EN ATTENDANT LE RESPECT DES INSTRUCTIONS DE MANSOUR FAYE
 
Trouvé au milieu de ses camarades en train de palabrer, Birane Seck, président du Regroupement des chauffeurs de la région de Saint-Louis, tout en reconnaissant les problèmes soulevés par les uns et les autres, dit avoir informé la mairie de cette situation. «J’ai, moi-même interpellé les autorités de la mairie à plusieurs reprises sur la situation d’insalubrité et d’insécurité, du fait de l’absence de l’éclairage public, qui règnent dans cette gare. La dernière fois, c’est le maire Mansour Faye en personne qui m’avait reçu dans son bureau. Après échanges, il a appelé, devant moi, les responsables des services municipaux compétents. Et, ces derniers, comme toujours, sont venus dès le lendemain pour faire un état des lieux. Ensuite, on n’a plus revu leurs ombres ici. Je ne sais pas maintenant où se situe le blocage.
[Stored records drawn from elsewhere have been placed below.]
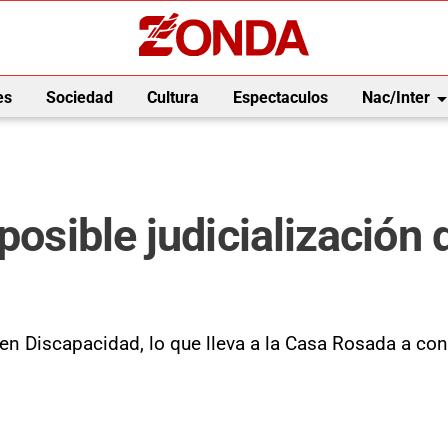
arrow_drop_
es
Sociedad
Cultura
Espectaculos
Nac/Inter
 posible judicialización
a en Discapacidad, lo que lleva a la Casa Rosada a c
Chaque deux semaine, je prends dans notre caisse 100.000 F Cfa pour la vidange de la fosse septique. Au début de l’hivernage, j’ai aussi déboursé près de 500.000 F Cfa pour le curage de l’un des trois canaux d’évacuation des eaux pluviales pour éviter qu’à la moindre goutte d’eau la gare ne soit inondée».